Excerpts from Jim Conrad's
Naturalist Newsletter
from the February 22, 2015 Newsletter issued from Río Lagartos, on the Yucatan Peninsula's northern coast (~N21.60°, ~W88.16°), Yucatán state, MÉXICO
MUDFLAT POLYCHAETES
A couple of years ago in Texas, beneath the microscope's lenses, we found a tiny worm living in a drop of water from the Dry Frio River behind the cabin, still shown at www.backyardnature.net/n/13/130303wm.jpg.
The worm turned out to be an annelid, or segmented worm, like the common earthworm, but it was a special class of annelid, one known as a polychaete, or "bristle worm." I'd been surprised to find such a tiny, free-living polychaete because my impression of what a polychaete was had been based on the one we'd found previously on the Yucatan's Caribbean coast, inhabiting carbonate tubes plastered onto the inner walls of seashells, as shown at www.backyardnature.net/n/11/110911wt.jpg.
That was the beginning of my understanding that polychaetes are a varied lot. In fact, here we've already found other polychaete species with different manners of living -- one living in tubes composed of cemented white sand, and another in calcareous tubes looking like tiny white snail shells attached sideways on Shoalgrass leaves. In our recent February 15th Newsletter, we saw how Lugworms, also a kind of polychaete, excrete sizable coiled sand "castings" onto the beach. You can review these various polychaete species on our Worm Index Page at www.backyardnature.net/n/worms.htm.
This week when Rayo and I went onto the usually flooded mudflats in front of Río Lagartos, it was like taking a university course in polychaete diversity. We'd gone there to find something Rayo had seen but couldn't figure out. He'd described it as like a long weed root that was hollow inside and outside was covered with small seashells and shell fragments. As our boat approached the mudflat where the mystery item had been spotted, we saw what's shown below:
With slender Black Mangrove pneumatophores pointing skyward in the background, the mudflat was populated with piles of mud exactly like the Lugworm castings profiled in our February 15th Newsletter -- where our Lugworms were identified as Arenicola brasiliensis. But unlike with our earlier discovery, here were acres of them. A close-up of one of these mudflat castings is shown below:
Quickly Rayo found one of his mystery items looking like a weed taproot, poking from the mud. It's shown below:
Shells and shell fragments were indeed stuck to it, as shown below:
And inside it was indeed hollow, as shown below:
Something wormlike had occupied this tube. Remembering that polychaetes often encrust their tube exteriors with shells and shell fragments, it was easy to decide that probably this was a polychaete tube. Earlier when we'd dug several inches around our Lugworm burrow, there'd been no such shell-encrusted casing, so this seemed to have been made by yet a different polychaete species.
This wasn't the end of our polychaete lessons, though. In shallow water at the mudflat's edge many holes were issuing flaccid balloons of gelatinous material that swung back and forth with the advance and retreat of each wave, as shown below:
In my hand the gelatinous blobs looked like what's shown below:
Inside each blob were suspended thousands of tiny specks, presumably eggs -- and from what I could determine on the Internet later they were polychaete eggs -- shown closer up below:
Up on the mud from which water had receded, an extraordinarily long egg mass stretched from its hole past Rayo's colorfully tattooed legs, shown below:
Realizing what these gelatinous egg masses were, and remembering that through clear water we've always seen them on the estuary floor below the boat -- and wondered what they were -- it became clear that polychaete influence doesn't end at the low water mark. This mudflat and the whole estuary -- especially when you remember those tiny ones in white, snail-like tubes speckling all Shoalgrass leaves -- is a polychaete urban zone, a niche of Nature where polychaetes are a dominant life form.

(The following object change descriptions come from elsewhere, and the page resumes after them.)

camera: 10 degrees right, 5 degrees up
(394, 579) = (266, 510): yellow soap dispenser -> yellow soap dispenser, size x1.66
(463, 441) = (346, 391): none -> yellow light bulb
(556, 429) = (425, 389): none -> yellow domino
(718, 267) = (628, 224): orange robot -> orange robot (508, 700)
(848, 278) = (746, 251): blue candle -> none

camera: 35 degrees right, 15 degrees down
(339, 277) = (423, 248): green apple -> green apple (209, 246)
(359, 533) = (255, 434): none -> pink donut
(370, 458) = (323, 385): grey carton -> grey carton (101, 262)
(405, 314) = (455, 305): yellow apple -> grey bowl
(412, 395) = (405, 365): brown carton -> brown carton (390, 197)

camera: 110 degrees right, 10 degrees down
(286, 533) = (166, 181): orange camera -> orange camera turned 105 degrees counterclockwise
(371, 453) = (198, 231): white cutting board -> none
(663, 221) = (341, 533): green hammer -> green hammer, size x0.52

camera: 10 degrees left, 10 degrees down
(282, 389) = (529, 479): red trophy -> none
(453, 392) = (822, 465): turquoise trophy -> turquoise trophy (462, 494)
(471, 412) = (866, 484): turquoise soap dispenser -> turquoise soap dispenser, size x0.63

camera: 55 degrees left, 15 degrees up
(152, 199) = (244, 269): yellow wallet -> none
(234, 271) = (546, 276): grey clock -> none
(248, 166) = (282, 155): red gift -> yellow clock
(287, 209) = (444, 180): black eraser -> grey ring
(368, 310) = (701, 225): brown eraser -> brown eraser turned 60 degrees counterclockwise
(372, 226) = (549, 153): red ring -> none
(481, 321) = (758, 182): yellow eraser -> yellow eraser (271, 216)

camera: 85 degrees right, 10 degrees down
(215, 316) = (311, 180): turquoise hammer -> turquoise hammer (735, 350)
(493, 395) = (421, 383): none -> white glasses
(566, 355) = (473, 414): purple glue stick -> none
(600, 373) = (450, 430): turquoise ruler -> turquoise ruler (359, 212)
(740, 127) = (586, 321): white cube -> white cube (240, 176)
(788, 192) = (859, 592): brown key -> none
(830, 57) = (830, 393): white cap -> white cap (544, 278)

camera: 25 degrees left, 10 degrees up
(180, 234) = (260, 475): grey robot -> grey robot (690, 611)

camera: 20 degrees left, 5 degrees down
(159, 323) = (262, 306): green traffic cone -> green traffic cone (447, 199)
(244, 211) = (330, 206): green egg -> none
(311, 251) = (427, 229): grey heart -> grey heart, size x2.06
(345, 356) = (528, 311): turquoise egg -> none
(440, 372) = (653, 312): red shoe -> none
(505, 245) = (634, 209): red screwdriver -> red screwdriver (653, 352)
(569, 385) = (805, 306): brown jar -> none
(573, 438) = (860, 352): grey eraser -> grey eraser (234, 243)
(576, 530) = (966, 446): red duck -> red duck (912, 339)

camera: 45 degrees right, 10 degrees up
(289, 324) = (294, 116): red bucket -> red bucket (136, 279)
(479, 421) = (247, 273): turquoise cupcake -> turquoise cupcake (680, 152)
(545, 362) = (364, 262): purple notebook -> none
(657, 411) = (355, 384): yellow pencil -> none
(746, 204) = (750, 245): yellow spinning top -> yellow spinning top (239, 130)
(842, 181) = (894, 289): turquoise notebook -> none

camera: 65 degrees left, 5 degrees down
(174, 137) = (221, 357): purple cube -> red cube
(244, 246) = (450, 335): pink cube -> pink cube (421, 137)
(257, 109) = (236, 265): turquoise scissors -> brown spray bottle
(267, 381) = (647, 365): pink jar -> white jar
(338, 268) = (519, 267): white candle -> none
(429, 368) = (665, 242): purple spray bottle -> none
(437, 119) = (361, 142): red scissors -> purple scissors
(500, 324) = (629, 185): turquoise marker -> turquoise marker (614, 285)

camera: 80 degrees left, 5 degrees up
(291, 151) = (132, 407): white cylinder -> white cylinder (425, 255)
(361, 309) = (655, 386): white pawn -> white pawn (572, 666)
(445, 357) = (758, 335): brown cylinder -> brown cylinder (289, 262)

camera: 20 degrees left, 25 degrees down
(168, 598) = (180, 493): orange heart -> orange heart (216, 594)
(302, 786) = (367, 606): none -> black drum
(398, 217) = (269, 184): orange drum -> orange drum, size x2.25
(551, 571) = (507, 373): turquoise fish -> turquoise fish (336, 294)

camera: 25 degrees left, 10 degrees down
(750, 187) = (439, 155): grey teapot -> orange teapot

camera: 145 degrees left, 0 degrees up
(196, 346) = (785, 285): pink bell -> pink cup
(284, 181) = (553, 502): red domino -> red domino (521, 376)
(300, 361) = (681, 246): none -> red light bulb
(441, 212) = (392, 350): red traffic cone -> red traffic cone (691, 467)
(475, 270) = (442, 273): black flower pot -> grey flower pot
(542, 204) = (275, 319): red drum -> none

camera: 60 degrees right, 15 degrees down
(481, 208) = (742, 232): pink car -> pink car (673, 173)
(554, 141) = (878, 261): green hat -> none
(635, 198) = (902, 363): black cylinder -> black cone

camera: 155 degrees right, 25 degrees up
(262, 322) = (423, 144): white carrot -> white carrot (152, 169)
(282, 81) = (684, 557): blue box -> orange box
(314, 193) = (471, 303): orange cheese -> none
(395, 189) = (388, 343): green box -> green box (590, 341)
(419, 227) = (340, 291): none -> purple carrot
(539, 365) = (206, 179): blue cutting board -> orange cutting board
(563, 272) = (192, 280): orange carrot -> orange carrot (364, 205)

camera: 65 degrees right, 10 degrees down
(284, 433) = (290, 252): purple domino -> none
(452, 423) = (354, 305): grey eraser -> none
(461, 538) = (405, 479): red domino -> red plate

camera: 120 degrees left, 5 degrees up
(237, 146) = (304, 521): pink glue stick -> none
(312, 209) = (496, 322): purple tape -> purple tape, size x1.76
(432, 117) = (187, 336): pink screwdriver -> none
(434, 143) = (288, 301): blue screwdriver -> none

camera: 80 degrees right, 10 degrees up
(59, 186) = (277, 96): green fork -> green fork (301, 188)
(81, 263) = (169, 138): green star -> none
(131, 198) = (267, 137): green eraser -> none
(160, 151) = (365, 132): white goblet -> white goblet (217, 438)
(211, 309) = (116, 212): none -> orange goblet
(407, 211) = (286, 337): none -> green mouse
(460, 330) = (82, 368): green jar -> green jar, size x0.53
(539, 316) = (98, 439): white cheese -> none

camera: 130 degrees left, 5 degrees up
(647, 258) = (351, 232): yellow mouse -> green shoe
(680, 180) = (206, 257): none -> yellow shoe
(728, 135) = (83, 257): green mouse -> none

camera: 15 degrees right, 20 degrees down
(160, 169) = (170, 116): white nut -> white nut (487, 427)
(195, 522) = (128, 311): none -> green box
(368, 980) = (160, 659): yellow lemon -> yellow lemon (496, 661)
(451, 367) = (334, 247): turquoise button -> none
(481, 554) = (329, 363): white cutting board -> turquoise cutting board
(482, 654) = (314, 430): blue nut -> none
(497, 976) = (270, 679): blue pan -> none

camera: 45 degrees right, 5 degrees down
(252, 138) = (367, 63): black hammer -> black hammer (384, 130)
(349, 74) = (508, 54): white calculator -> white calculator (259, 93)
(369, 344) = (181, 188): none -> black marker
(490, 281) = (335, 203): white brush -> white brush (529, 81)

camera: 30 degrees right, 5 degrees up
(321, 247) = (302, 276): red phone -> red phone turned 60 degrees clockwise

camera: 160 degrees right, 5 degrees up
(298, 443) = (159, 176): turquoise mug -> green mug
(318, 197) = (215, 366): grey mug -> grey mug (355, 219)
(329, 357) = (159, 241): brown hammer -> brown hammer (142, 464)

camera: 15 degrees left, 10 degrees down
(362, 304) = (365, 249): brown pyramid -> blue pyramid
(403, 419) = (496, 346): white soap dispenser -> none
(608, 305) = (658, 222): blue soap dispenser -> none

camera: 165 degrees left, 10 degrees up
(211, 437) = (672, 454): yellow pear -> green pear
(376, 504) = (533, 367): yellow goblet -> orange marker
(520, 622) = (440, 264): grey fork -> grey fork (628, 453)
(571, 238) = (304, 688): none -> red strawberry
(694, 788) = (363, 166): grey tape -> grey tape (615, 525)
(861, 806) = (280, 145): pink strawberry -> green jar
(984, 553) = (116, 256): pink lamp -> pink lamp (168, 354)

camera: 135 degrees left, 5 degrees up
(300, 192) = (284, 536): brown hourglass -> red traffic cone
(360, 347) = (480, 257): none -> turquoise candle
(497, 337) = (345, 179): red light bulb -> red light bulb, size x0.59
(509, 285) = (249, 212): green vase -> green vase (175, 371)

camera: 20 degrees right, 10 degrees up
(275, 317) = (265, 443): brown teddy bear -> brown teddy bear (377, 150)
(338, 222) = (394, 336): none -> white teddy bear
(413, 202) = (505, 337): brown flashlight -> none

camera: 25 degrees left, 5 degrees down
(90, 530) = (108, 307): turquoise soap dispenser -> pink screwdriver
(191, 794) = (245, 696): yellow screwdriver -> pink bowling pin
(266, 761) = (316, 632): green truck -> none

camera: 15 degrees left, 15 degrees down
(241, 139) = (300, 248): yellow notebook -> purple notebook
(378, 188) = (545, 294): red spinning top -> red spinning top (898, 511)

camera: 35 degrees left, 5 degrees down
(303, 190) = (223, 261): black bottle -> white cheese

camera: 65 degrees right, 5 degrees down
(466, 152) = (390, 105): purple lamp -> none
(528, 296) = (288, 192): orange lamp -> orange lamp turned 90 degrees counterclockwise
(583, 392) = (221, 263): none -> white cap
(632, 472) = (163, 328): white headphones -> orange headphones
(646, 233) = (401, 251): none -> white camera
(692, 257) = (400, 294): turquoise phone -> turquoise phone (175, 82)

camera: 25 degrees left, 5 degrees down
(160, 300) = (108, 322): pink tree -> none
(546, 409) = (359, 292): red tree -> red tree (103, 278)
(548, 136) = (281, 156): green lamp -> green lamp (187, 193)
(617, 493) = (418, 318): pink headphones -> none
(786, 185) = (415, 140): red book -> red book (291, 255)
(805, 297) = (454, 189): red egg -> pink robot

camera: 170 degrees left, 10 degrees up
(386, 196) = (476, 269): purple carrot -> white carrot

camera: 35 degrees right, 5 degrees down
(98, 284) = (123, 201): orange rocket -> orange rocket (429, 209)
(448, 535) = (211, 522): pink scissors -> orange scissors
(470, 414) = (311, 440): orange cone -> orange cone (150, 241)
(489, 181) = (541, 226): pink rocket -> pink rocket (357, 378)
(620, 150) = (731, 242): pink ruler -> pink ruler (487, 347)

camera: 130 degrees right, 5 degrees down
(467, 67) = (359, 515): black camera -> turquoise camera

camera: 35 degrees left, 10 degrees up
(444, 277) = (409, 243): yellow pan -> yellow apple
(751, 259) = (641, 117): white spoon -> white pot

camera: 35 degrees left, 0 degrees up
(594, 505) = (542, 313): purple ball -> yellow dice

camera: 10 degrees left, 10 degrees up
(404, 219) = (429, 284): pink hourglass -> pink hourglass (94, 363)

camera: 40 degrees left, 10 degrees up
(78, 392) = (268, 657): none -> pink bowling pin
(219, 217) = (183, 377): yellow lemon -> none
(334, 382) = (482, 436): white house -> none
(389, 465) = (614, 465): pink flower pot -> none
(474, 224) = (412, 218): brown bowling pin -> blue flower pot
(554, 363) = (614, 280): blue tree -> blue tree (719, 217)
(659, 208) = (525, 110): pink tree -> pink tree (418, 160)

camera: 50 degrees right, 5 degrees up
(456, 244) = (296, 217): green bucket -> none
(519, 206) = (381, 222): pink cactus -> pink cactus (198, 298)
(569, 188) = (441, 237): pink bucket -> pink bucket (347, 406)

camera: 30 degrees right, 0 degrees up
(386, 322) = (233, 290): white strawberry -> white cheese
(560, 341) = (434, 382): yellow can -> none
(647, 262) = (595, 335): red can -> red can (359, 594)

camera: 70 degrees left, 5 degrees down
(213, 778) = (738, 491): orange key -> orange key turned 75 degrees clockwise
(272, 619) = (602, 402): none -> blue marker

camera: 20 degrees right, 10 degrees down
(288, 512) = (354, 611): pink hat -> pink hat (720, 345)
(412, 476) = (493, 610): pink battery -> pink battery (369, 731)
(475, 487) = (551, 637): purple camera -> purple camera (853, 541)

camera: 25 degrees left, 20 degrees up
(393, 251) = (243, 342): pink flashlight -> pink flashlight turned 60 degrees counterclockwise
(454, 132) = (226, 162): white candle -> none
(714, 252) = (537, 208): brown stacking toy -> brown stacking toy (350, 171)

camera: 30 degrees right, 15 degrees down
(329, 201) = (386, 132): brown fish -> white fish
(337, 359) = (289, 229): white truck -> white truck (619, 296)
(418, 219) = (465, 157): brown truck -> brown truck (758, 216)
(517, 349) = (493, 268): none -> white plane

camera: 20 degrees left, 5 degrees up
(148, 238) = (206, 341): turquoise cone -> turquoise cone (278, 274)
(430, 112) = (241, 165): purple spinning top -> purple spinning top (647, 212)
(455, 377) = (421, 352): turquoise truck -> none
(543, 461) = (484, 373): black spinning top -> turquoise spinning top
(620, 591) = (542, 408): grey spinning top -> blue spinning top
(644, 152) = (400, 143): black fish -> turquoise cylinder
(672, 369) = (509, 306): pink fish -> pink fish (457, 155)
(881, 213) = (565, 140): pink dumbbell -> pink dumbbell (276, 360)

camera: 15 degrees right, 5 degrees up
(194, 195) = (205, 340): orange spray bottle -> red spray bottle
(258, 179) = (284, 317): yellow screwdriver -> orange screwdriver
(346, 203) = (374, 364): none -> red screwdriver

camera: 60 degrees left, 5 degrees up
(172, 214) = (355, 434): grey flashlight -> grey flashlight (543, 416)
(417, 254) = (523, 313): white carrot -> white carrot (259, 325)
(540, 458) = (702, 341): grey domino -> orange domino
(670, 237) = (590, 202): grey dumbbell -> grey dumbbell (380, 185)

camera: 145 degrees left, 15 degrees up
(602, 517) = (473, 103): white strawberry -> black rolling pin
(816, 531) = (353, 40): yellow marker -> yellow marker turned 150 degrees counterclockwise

Polychaetes fossils are known from the early Cambrian Period, over 500 million years ago, from a time when the Earth's land masses still bore no life, for all living things occupied the seas. Taxonomically, the Class Polychaeta comprises about 10,000 species worldwide. María Ana Tovar-Hernández et al writing in the online Mexican Government "Revista mexicana de biodiversidad," in 2014, says that in Mexico we have about 1500 polychaete species in 63 families and 460 genera. Though our Texas polychaete was a freshwater species, polychaetes mostly are marine. With 1500 Mexican species, most of them marine, no wonder we're finding such a diversity of polychaetes here along the coast.
Polychaetes with their extensive burrowing aerate the soil and "plow" it, keeping the soil from compacting. Their "maintenance" of the soil enables other species to colonize, thus adding diversity and stability to the greater ecosystem. Earth-burrowing polychaetes do for submerged and water-saturated soil what earthworms do for dry land ecology. And remember that Charles Darwin wrote of earthworms that "...it may be doubted if there are any other animals which have played such an important part in the history of the world as these lowly organized creatures."